We hope to successfully conclude compact negotiations that will allow the Millennium Challenge Account program to begin operating in Sri Lanka. The government’s MCA proposal includes infrastructure in irrigation, rural electrification, rural roads and small and medium enterprise development.
Mahinda Chintana raises the issue of promoting rural-growth, something that is needed if the country as a whole is going to prosper in the years ahead. You can’t allow growth to leave huge segments of the population behind. Nonetheless, a focus on “home grown” solutions, that ignores the lessons learned of the global community and that fails to take advantage of what we in the US call OPM – “other people’s money” – will only lead to further stagnation and continued growth far below its potential.

What are some things that would get things moving faster for Sri Lanka? I strongly believe that one of the main opportunities for Sri Lanka lies in the successful conclusion of the WTO’s Doha Round in 2006. Sri Lanka is a trading nation that has an opportunity to play a leading role in promoting the resolution of outstanding issues and help the developing countries of the world understand the benefits to opening up what has been termed “south-south” trade.

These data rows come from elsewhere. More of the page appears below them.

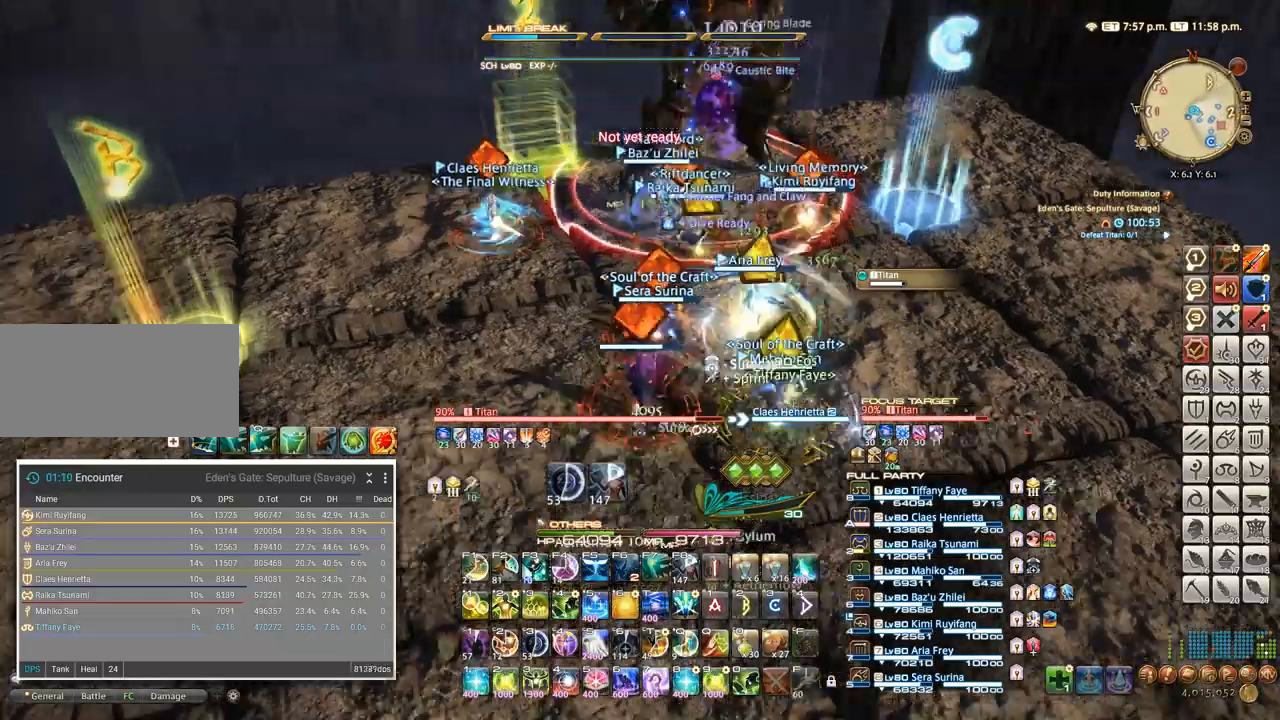
{"keys": ["w"]}
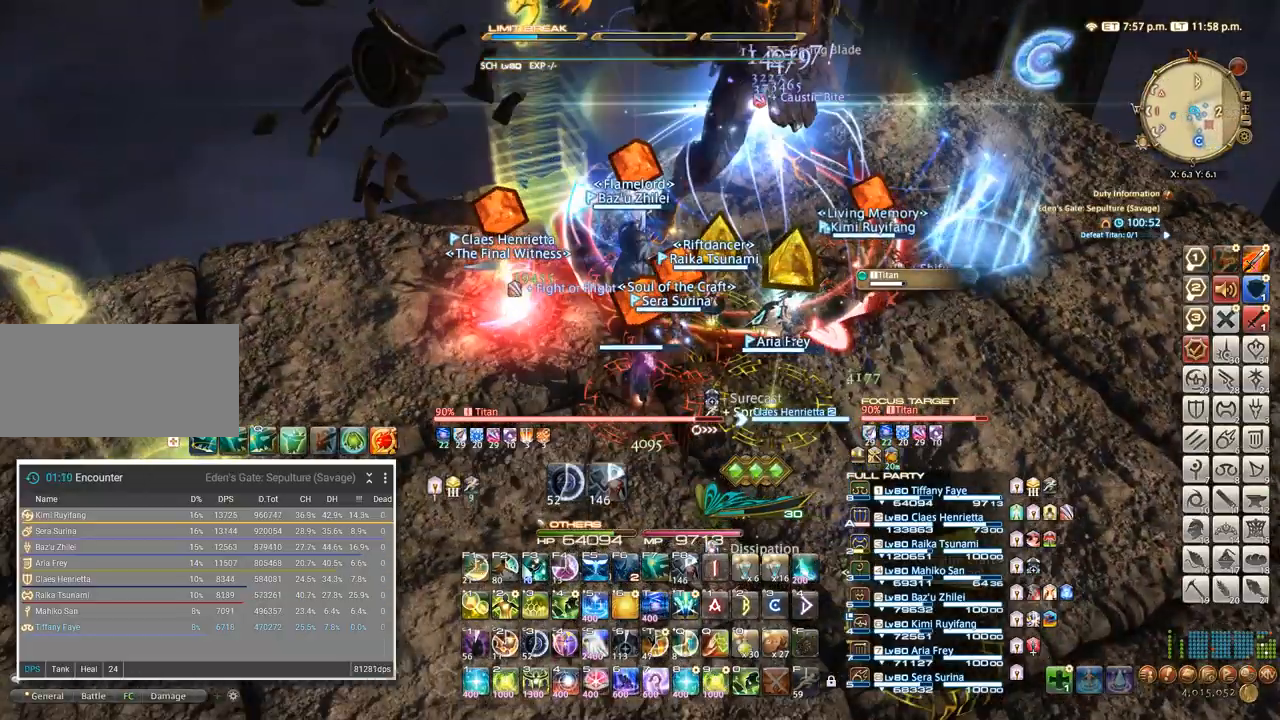
{"keys": ["4", "w"]}
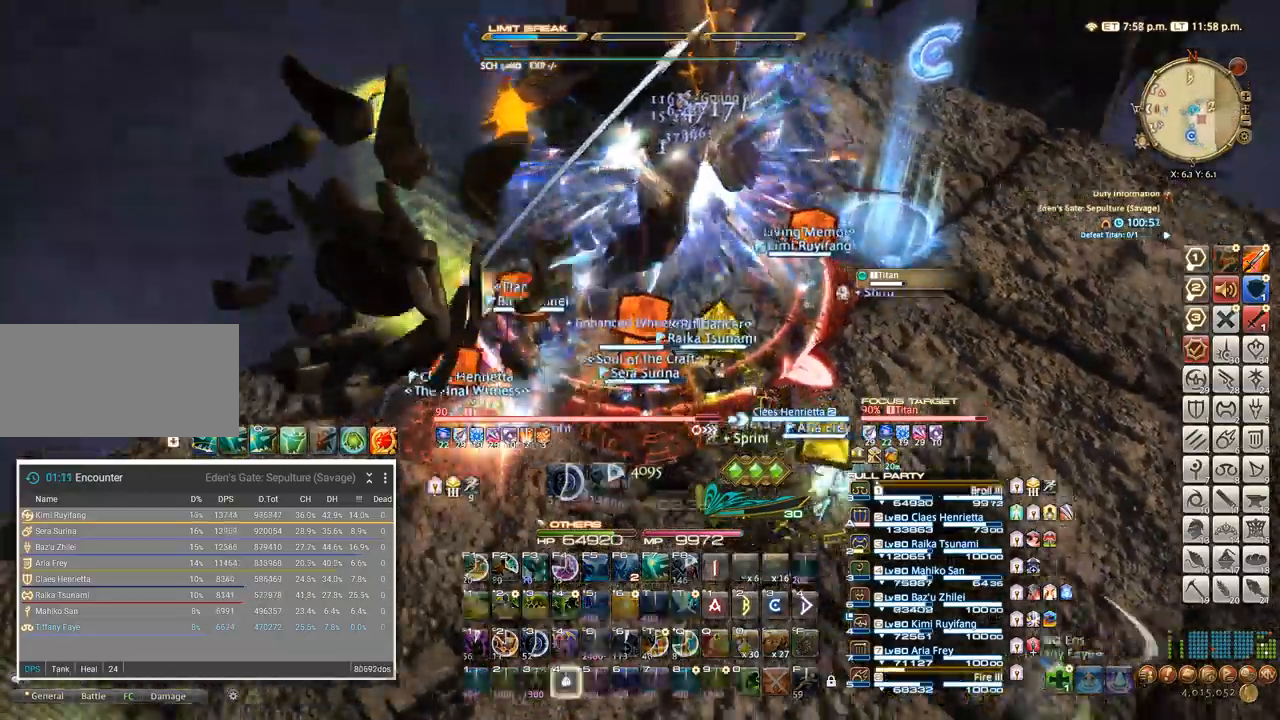
{"keys": [], "events": [[17, "4", "up"], [83, "4", "down"], [83, "w", "up"], [167, "4", "up"], [250, "4", "down"], [300, "4", "up"], [383, "4", "down"], [450, "4", "up"]]}
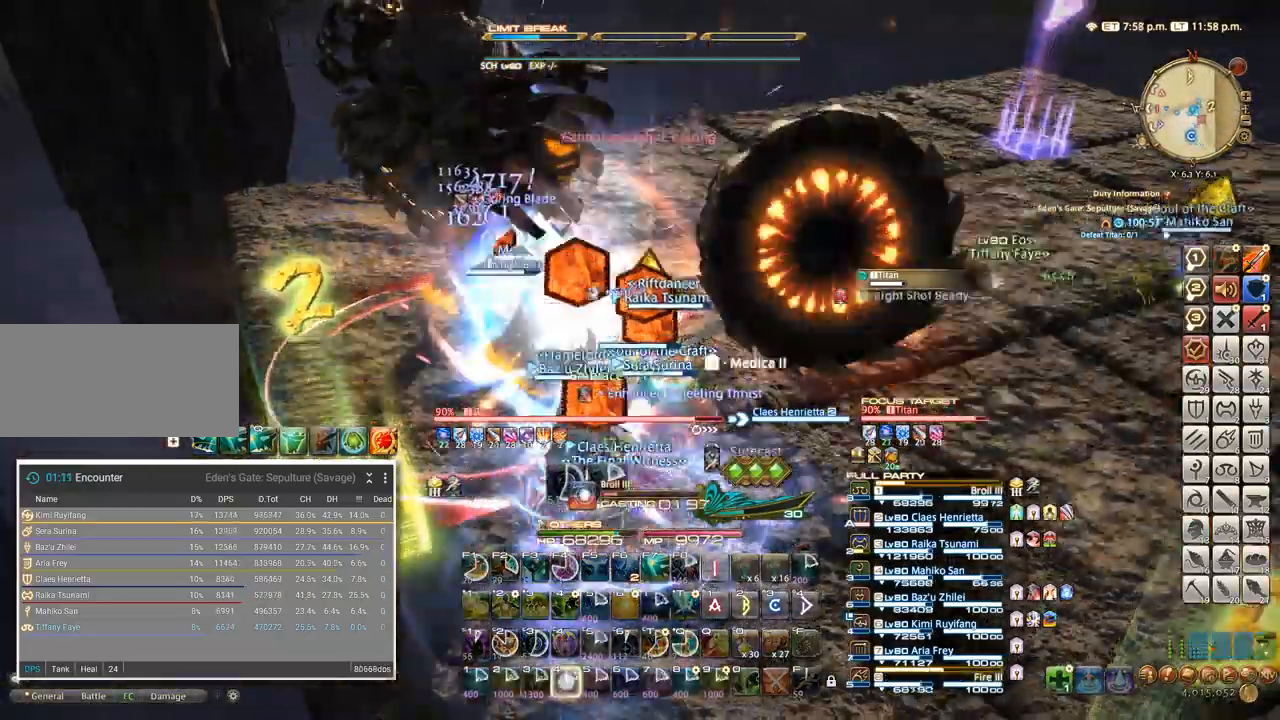
{"keys": [], "events": [[33, "4", "down"], [100, "4", "up"], [200, "4", "down"], [233, "4", "up"], [367, "4", "down"], [383, "4", "up"]]}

Instead of looking at market access for Sri Lankan products as a type of development assistance Sri Lanka should look at the major benefits that accrue by opening its markets, opening markets in other countries and spurring a broader, more diverse set of trading partnerships. Sri Lanka is at a tricky point in its history. It’s not clear if it is at a crossroads, or a cliff’s edge.
The US will continue to support a strong, unified Sri Lanka that seeks peace and prosperity and that offers an atmosphere of respect and justice for all citizens regardless of religion and race. We will urge others in the International Community to do the same.

I see the role of the business community and other civil society players as critical in these endeavors. But the business community has a key role, because your initiatives and your penchant for risk-taking, decision-making and negotiating are all areas that the government will need to advance if the cause of peace and prosperity is to be served.